Problem set:
A) In the excerpt about data drift, copy the text word for word from "If get_scores is" up to and including "and the threshold.".
B) According to the excerpt about data drift, how many total rows are in the reference data?

───── Excerpt ─────

Open ankita2020 opened 6 months ago

ankita2020 commented 6 months ago

when running in docker it will take more time and running locally, it will create all charts in less time. total rows in prediction data - 4000 total rows in reference data 20000 numerical method-ks test, numerical thres-0.6 cat method -chi-square,categorical thres-0.4 and create 2 charts(data drift,correlation chart) I use a function

def detect_features_drift(reference, production, column_mapping, get_scores=False):
    """
    Returns True if Data Drift is detected, else returns False. 
    If get_scores is True, returns scores value (like p-value) for each feature.
    The Data Drift detection depends on the confidence level and the threshold.

───── Source excerpt ─────

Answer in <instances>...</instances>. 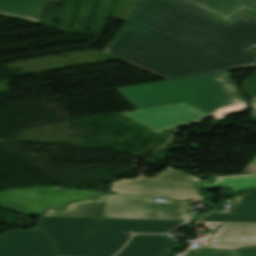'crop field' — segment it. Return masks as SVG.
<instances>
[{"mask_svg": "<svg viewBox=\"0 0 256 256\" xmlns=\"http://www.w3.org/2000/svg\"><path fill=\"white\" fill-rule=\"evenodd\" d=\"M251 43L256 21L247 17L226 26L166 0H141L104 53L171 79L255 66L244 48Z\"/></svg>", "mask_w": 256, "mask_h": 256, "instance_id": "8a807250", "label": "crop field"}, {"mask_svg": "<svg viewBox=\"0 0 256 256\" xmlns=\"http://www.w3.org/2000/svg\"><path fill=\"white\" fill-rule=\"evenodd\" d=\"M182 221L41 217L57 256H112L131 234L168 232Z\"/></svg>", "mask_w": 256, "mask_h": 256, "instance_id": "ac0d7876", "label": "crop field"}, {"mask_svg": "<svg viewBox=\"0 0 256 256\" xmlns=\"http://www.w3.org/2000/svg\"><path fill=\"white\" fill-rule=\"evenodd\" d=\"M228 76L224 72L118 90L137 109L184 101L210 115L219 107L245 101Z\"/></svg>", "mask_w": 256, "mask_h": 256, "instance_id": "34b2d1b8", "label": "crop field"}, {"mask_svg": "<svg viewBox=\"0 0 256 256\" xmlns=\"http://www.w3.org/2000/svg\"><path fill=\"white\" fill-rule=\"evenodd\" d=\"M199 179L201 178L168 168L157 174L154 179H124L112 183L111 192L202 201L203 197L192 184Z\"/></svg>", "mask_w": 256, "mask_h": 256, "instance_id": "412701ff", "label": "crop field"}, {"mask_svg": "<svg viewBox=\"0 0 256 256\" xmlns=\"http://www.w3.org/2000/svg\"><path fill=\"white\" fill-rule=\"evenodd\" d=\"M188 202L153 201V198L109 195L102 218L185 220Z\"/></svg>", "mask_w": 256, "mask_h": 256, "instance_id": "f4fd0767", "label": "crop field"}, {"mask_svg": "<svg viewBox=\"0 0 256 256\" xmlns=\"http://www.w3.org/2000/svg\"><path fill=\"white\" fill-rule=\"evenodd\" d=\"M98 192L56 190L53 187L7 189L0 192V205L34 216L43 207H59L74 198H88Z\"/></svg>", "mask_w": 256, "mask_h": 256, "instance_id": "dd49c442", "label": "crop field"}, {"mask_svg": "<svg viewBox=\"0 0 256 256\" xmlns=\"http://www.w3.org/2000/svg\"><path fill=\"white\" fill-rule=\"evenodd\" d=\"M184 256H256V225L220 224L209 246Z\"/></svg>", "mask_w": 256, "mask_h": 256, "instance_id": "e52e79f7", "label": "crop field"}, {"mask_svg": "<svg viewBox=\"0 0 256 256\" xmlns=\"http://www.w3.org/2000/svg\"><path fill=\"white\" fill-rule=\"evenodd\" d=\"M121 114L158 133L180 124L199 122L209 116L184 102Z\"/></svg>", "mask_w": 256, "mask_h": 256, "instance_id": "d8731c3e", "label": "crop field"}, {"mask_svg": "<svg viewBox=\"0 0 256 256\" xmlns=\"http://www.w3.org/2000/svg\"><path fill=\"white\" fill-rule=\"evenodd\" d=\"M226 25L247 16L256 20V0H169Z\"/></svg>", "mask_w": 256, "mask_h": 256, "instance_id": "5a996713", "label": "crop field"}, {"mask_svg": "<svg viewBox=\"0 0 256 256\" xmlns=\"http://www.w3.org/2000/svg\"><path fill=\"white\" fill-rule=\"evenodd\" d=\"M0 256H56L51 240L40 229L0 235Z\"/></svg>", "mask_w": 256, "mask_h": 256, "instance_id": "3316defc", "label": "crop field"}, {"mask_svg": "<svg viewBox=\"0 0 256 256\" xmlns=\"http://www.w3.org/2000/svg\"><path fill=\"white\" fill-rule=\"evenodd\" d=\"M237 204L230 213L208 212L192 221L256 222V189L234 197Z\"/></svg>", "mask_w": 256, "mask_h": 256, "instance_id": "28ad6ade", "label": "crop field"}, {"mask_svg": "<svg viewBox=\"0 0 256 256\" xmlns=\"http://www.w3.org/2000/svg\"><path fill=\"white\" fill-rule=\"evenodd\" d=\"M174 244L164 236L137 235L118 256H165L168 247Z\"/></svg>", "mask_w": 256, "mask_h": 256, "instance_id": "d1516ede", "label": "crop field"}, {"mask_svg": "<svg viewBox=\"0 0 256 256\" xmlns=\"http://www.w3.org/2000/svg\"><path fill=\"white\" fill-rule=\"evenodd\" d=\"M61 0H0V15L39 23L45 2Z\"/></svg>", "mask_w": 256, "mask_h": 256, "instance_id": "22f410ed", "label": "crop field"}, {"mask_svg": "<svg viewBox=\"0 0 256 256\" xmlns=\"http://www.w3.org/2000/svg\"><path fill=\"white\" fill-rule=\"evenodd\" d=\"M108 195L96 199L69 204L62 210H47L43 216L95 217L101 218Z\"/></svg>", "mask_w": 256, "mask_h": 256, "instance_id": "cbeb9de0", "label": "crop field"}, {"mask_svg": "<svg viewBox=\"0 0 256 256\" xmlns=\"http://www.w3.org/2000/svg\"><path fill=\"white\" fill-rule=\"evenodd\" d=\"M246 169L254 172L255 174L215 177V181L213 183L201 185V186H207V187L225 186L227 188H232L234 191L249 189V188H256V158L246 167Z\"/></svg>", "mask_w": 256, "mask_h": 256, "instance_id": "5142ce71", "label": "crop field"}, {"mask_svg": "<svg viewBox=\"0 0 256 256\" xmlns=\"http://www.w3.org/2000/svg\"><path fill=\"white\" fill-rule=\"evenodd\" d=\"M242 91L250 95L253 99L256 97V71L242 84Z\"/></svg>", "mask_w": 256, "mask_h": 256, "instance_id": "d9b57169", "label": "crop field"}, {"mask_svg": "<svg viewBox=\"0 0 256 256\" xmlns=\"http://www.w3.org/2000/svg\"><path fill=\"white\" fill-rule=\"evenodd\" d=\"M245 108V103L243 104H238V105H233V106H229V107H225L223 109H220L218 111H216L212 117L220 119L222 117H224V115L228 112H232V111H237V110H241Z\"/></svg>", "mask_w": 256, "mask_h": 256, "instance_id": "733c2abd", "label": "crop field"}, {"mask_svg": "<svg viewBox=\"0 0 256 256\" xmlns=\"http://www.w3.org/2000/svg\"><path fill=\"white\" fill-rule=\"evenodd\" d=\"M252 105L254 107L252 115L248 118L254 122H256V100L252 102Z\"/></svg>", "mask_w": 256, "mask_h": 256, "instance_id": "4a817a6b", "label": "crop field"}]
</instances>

─────

Solved problems:
A)
If get_scores is True, returns scores value (like p-value) for each feature.
    The Data Drift detection depends on the confidence level and the threshold.

B) 20000 rows.